GIVEN DATA
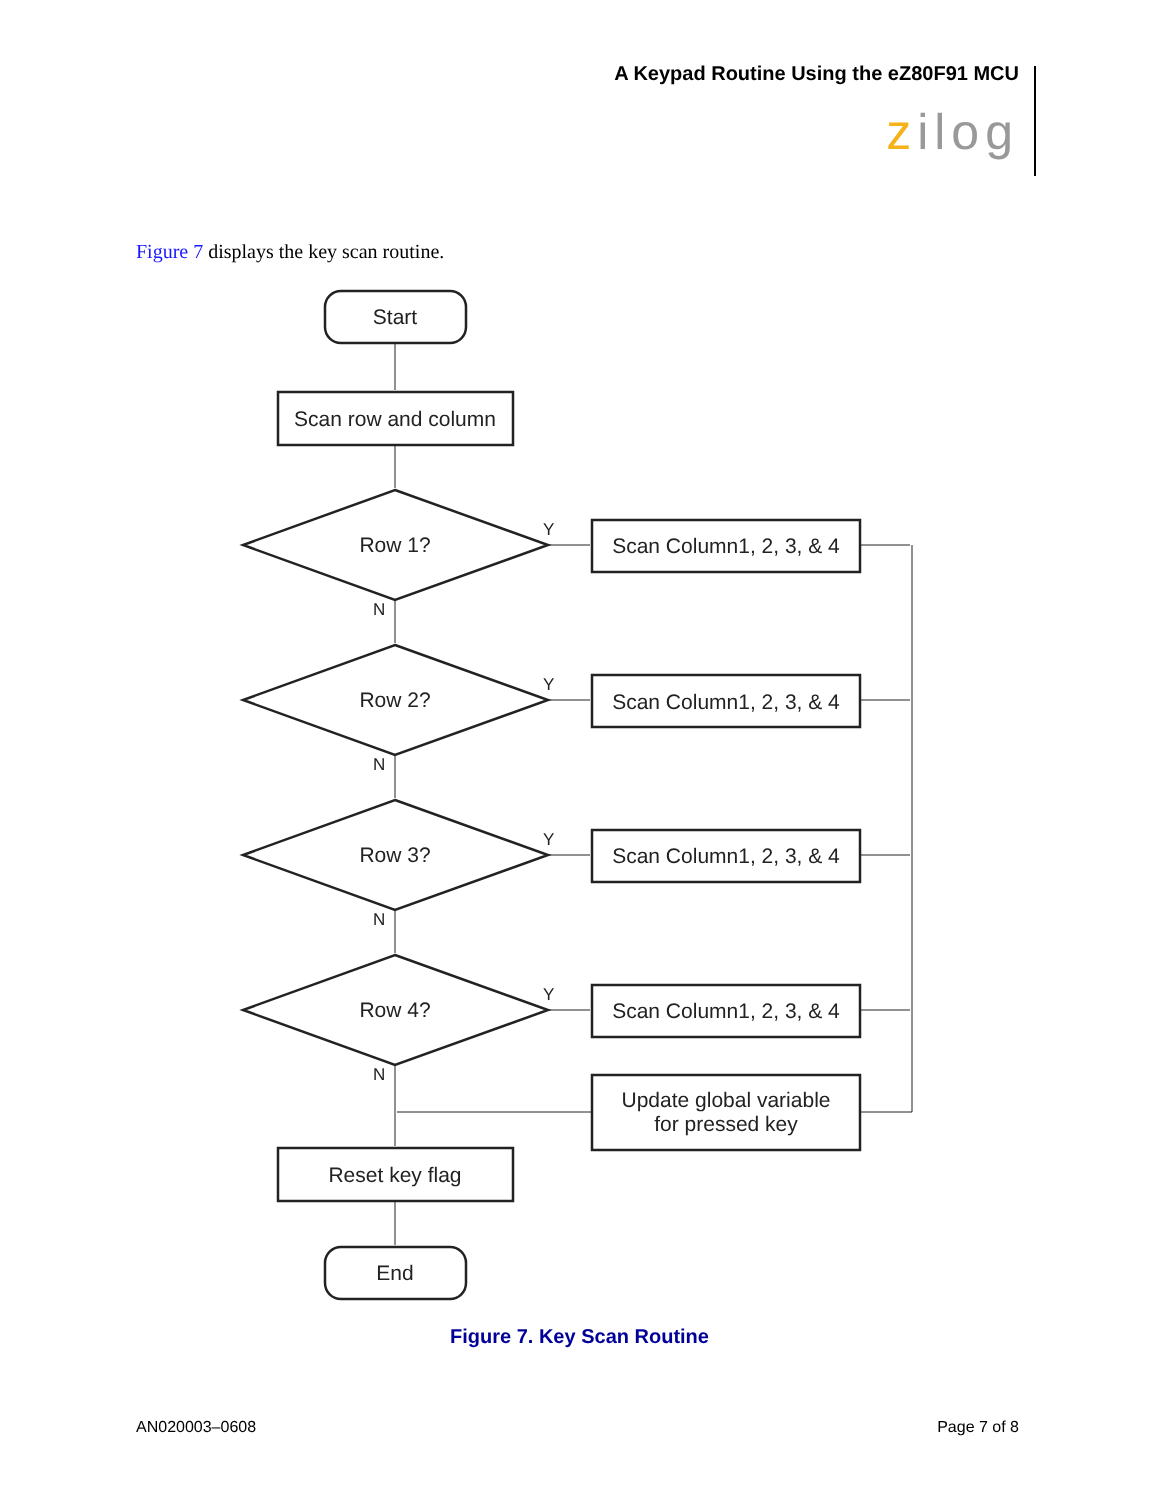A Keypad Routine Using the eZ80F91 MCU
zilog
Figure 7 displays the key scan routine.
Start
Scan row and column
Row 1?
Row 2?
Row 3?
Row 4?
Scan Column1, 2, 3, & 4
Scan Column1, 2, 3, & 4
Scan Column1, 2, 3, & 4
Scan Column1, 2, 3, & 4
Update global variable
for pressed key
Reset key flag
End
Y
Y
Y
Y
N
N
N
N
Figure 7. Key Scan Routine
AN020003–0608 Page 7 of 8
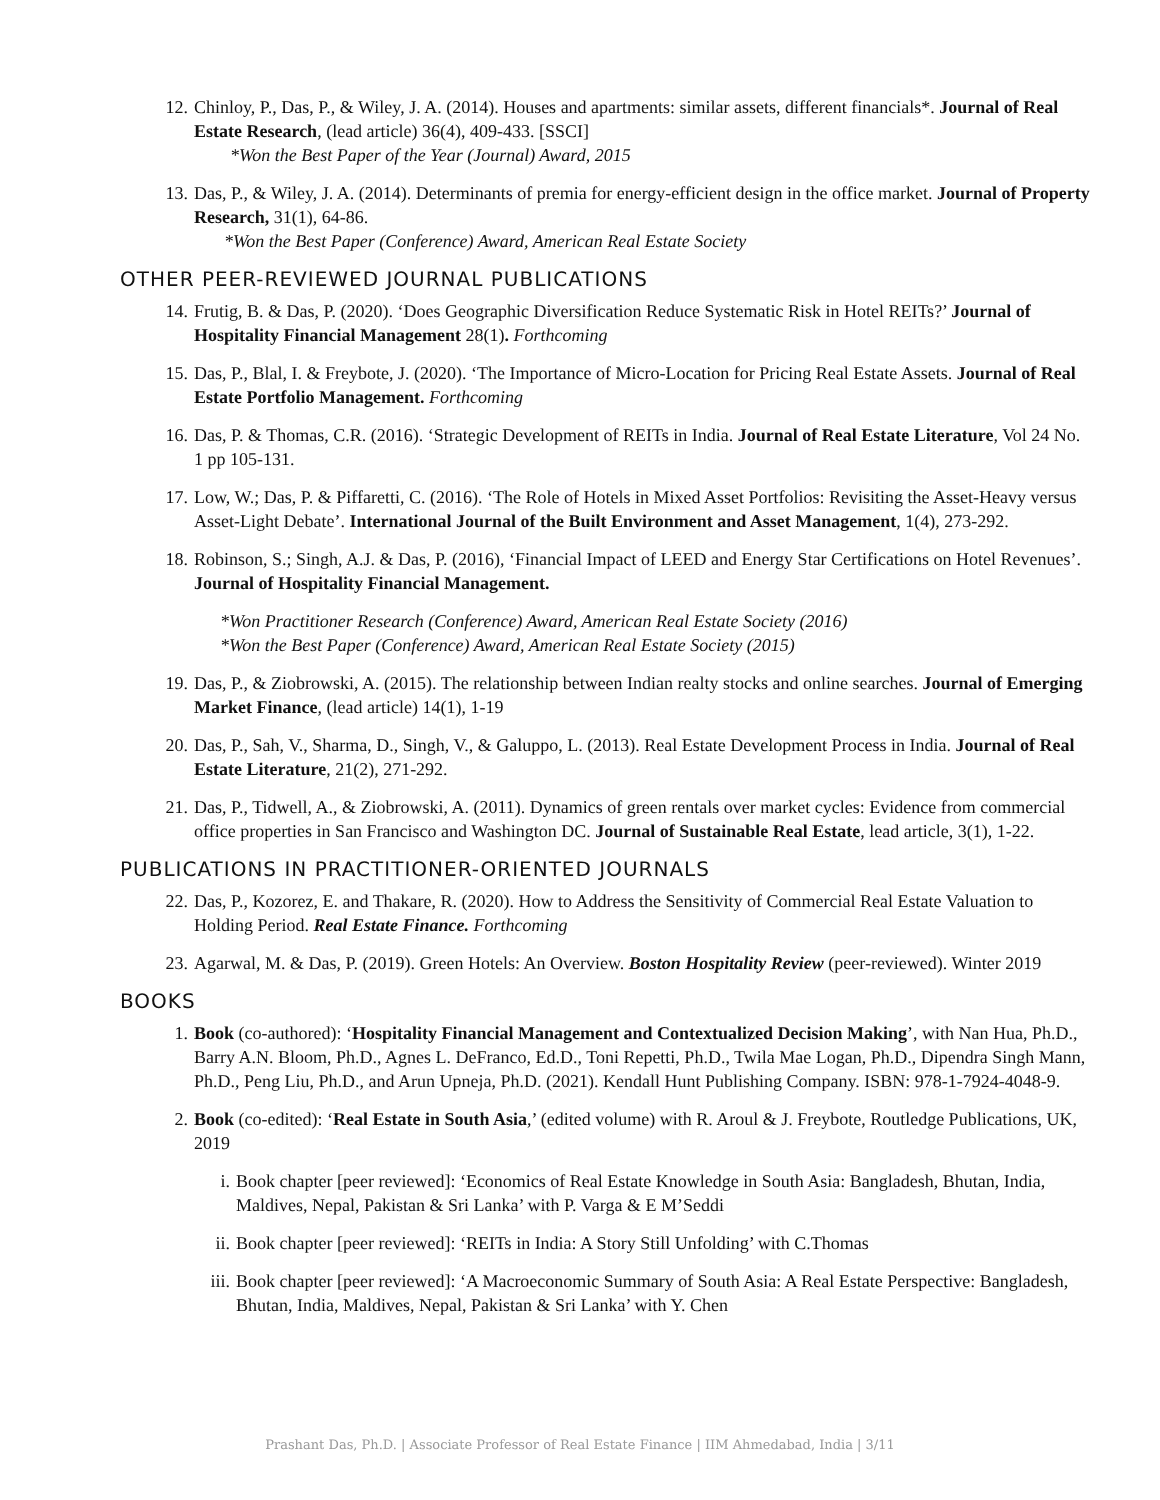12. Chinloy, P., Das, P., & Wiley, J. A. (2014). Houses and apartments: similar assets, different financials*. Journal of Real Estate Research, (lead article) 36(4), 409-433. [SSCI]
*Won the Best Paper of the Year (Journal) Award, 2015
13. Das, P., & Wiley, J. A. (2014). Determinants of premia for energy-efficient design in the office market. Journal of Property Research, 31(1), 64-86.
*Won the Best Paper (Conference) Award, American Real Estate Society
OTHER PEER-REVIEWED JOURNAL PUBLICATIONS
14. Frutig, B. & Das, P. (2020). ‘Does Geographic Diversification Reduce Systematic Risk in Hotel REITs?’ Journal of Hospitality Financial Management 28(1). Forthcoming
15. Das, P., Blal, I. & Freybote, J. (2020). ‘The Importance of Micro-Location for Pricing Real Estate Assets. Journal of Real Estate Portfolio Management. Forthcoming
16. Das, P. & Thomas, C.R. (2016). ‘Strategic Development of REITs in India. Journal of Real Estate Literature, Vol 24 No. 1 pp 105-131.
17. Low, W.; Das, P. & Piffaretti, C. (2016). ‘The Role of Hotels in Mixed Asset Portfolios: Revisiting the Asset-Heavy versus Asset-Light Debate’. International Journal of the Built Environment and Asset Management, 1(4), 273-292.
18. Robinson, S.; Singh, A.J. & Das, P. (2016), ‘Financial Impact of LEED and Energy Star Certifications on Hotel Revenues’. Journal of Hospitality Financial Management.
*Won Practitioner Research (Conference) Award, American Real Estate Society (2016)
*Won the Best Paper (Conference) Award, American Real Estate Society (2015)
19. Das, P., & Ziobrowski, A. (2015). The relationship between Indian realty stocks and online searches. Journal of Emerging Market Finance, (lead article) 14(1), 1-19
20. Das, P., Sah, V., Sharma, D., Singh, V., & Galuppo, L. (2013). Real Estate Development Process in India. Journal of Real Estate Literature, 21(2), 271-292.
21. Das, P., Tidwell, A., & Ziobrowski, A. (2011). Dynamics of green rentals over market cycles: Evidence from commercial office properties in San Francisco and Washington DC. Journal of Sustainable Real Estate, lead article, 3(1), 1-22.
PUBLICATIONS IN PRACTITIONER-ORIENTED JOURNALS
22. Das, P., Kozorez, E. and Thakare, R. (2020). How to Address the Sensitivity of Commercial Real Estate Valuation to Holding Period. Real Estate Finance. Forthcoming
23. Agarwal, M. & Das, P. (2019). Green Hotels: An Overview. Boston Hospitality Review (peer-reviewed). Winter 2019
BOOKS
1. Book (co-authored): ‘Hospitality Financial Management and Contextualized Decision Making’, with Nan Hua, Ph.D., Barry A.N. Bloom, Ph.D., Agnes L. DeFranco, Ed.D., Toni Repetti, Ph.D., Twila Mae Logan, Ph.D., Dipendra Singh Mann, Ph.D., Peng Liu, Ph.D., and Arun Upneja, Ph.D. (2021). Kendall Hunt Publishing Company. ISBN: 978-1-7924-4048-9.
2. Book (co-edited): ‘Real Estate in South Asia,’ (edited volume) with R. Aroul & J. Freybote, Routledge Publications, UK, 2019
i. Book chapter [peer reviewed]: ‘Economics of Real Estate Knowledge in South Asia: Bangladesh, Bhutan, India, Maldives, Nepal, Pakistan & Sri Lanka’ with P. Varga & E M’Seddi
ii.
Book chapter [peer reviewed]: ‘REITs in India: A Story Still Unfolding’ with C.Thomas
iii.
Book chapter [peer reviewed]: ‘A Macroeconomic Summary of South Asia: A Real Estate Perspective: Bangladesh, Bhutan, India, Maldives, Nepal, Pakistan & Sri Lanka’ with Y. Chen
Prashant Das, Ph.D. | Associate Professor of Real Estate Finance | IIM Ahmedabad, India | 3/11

EXERCISE DETAILS
Repeat the listing in full and exactly. Leave any pictures out.

SOLUTION TO THE PROBLEM
A Keypad Routine Using the eZ80F91 MCU
zilog
Figure 7 displays the key scan routine.
Start
Scan row and column
Row 1?
Row 2?
Row 3?
Row 4?
Scan Column1, 2, 3, & 4
Scan Column1, 2, 3, & 4
Scan Column1, 2, 3, & 4
Scan Column1, 2, 3, & 4
Update global variable
for pressed key
Reset key flag
End
Y
Y
Y
Y
N
N
N
N
Figure 7. Key Scan Routine
AN020003–0608 Page 7 of 8
12. Chinloy, P., Das, P., & Wiley, J. A. (2014). Houses and apartments: similar assets, different financials*. Journal of Real Estate Research, (lead article) 36(4), 409-433. [SSCI]
*Won the Best Paper of the Year (Journal) Award, 2015
13. Das, P., & Wiley, J. A. (2014). Determinants of premia for energy-efficient design in the office market. Journal of Property Research, 31(1), 64-86.
*Won the Best Paper (Conference) Award, American Real Estate Society
OTHER PEER-REVIEWED JOURNAL PUBLICATIONS
14. Frutig, B. & Das, P. (2020). ‘Does Geographic Diversification Reduce Systematic Risk in Hotel REITs?’ Journal of Hospitality Financial Management 28(1). Forthcoming
15. Das, P., Blal, I. & Freybote, J. (2020). ‘The Importance of Micro-Location for Pricing Real Estate Assets. Journal of Real Estate Portfolio Management. Forthcoming
16. Das, P. & Thomas, C.R. (2016). ‘Strategic Development of REITs in India. Journal of Real Estate Literature, Vol 24 No. 1 pp 105-131.
17. Low, W.; Das, P. & Piffaretti, C. (2016). ‘The Role of Hotels in Mixed Asset Portfolios: Revisiting the Asset-Heavy versus Asset-Light Debate’. International Journal of the Built Environment and Asset Management, 1(4), 273-292.
18. Robinson, S.; Singh, A.J. & Das, P. (2016), ‘Financial Impact of LEED and Energy Star Certifications on Hotel Revenues’. Journal of Hospitality Financial Management.
*Won Practitioner Research (Conference) Award, American Real Estate Society (2016)
*Won the Best Paper (Conference) Award, American Real Estate Society (2015)
19. Das, P., & Ziobrowski, A. (2015). The relationship between Indian realty stocks and online searches. Journal of Emerging Market Finance, (lead article) 14(1), 1-19
20. Das, P., Sah, V., Sharma, D., Singh, V., & Galuppo, L. (2013). Real Estate Development Process in India. Journal of Real Estate Literature, 21(2), 271-292.
21. Das, P., Tidwell, A., & Ziobrowski, A. (2011). Dynamics of green rentals over market cycles: Evidence from commercial office properties in San Francisco and Washington DC. Journal of Sustainable Real Estate, lead article, 3(1), 1-22.
PUBLICATIONS IN PRACTITIONER-ORIENTED JOURNALS
22. Das, P., Kozorez, E. and Thakare, R. (2020). How to Address the Sensitivity of Commercial Real Estate Valuation to Holding Period. Real Estate Finance. Forthcoming
23. Agarwal, M. & Das, P. (2019). Green Hotels: An Overview. Boston Hospitality Review (peer-reviewed). Winter 2019
BOOKS
1. Book (co-authored): ‘Hospitality Financial Management and Contextualized Decision Making’, with Nan Hua, Ph.D., Barry A.N. Bloom, Ph.D., Agnes L. DeFranco, Ed.D., Toni Repetti, Ph.D., Twila Mae Logan, Ph.D., Dipendra Singh Mann, Ph.D., Peng Liu, Ph.D., and Arun Upneja, Ph.D. (2021). Kendall Hunt Publishing Company. ISBN: 978-1-7924-4048-9.
2. Book (co-edited): ‘Real Estate in South Asia,’ (edited volume) with R. Aroul & J. Freybote, Routledge Publications, UK, 2019
i. Book chapter [peer reviewed]: ‘Economics of Real Estate Knowledge in South Asia: Bangladesh, Bhutan, India, Maldives, Nepal, Pakistan & Sri Lanka’ with P. Varga & E M’Seddi
ii.
Book chapter [peer reviewed]: ‘REITs in India: A Story Still Unfolding’ with C.Thomas
iii.
Book chapter [peer reviewed]: ‘A Macroeconomic Summary of South Asia: A Real Estate Perspective: Bangladesh, Bhutan, India, Maldives, Nepal, Pakistan & Sri Lanka’ with Y. Chen
Prashant Das, Ph.D. | Associate Professor of Real Estate Finance | IIM Ahmedabad, India | 3/11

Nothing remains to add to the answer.